Он был просто поражен. А я продолжал:
— Я ведь говорил, что плата за все ваши мытарства должна быть внесена сполна. Вас зовут Леон Бендер, и перед вами — ваша мать. — И я указал на Кольма Пуши.
Последовавшую за этим сцену трудно описать словами: меня трясли, спрашивали, теребили, но я вырвался и отошел в сторону. И тут моих ушей достиг долгий ужасный крик. Эттерс пришел в себя и пережил то же, что и бедный Уоббл, только крики того были слабыми стонами по сравнению со звуками, которые испускал этот негодяй.
Говорить с ним было невозможно, он ничего не слышал и только рычал, но не как лев, а как целая компания диких зверей, запряженных в колесницу. Нам даже пришлось отойти. Помочь ему было невозможно — для этого пришлось бы сдвинуть скалу. Он был обречен умереть там, где лежал, на месте совершенного им много лет назад злодейского убийства. Он сцепил челюсти и смотрел на нас непередаваемо злым взглядом.
— Дэн Эттерс, вы слышите меня? — спросил я его.
— Олд Шеттерхэнд, будь ты проклят… — еле слышно откликнулся он.
— У вас есть какое-нибудь последнее желание?
— Пропади ты пропадом, собака…
— Ты приговорен к смерти, и я хочу помолиться за тебя.
— Помолиться? Ха-ха! А не лучше ли тебе…
И он понес какую-то несусветную, грязную брань. С ним пытались поговорить, всячески увещевая и предупреждая его. Но в ответ доносились только ругательства. Чтобы не слышать всего этого, мы отошли в сторону. А он снова принялся стонать, перемежая стоны проклятьями. Какие же страдания он испытывал! Но душа его была так грязна, что никакие страдания не могли очистить ее.
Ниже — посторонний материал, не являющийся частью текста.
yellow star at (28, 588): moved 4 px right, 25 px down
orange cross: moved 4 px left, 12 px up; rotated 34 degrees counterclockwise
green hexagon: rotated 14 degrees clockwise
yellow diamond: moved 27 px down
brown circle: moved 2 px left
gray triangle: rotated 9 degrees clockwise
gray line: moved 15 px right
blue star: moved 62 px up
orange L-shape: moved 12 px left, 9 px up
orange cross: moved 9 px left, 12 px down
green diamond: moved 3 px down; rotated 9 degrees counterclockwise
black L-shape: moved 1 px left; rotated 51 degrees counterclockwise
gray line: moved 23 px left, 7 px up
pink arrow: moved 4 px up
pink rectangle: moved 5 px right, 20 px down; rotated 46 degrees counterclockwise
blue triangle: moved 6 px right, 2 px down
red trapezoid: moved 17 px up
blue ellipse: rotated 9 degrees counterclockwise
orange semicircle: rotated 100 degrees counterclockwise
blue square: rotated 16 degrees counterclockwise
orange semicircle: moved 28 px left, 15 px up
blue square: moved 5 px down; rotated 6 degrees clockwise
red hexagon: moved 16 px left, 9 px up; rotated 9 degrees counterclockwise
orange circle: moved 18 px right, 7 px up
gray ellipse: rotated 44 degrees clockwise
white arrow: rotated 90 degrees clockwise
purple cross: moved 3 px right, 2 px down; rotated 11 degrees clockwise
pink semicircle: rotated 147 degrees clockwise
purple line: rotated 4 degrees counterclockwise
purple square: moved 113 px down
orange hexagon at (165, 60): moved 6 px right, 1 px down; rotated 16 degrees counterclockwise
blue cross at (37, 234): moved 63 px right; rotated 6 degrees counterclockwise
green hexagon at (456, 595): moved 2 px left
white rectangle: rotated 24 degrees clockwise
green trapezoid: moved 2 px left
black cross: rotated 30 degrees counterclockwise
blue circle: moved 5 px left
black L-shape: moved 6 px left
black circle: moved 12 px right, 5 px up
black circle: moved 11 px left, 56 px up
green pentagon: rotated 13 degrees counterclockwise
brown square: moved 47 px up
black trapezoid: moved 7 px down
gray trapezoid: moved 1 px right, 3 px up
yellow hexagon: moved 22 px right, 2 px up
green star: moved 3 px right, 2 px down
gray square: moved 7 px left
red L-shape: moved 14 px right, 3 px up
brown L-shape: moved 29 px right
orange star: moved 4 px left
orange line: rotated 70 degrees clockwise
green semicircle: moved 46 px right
Наш лагерь находился достаточно далеко от того места, где он лежал, и мы, к счастью, слышали лишь слабые отзвуки его криков, доносимые ветром. Время мы заполняли рассказами, в которых оставалось еще много невыясненного и загадочного, но тот, кто мог разрешить эти загадки, еще явно не был готов дать нам ответ на все вопросы. Мы еще пару раз навестили его вечером, и даже ночью, но в ответ слышали все ту же ругань и дьявольский смех. Мы хотели дать ему воды, но, когда я попытался это сделать, он плюнул мне в лицо. Потом он снова кричал, пока наутро мы не увидели, что он умер, как как… я даже не знаю, как кто, даже не как дикий зверь, не как собака. Он был чудовищем и умер как чудовище. Олд Уоббл по сравнению с ним — сущий ангел. Мы оставили Генерала лежать как есть, только насыпали сверху груду камней.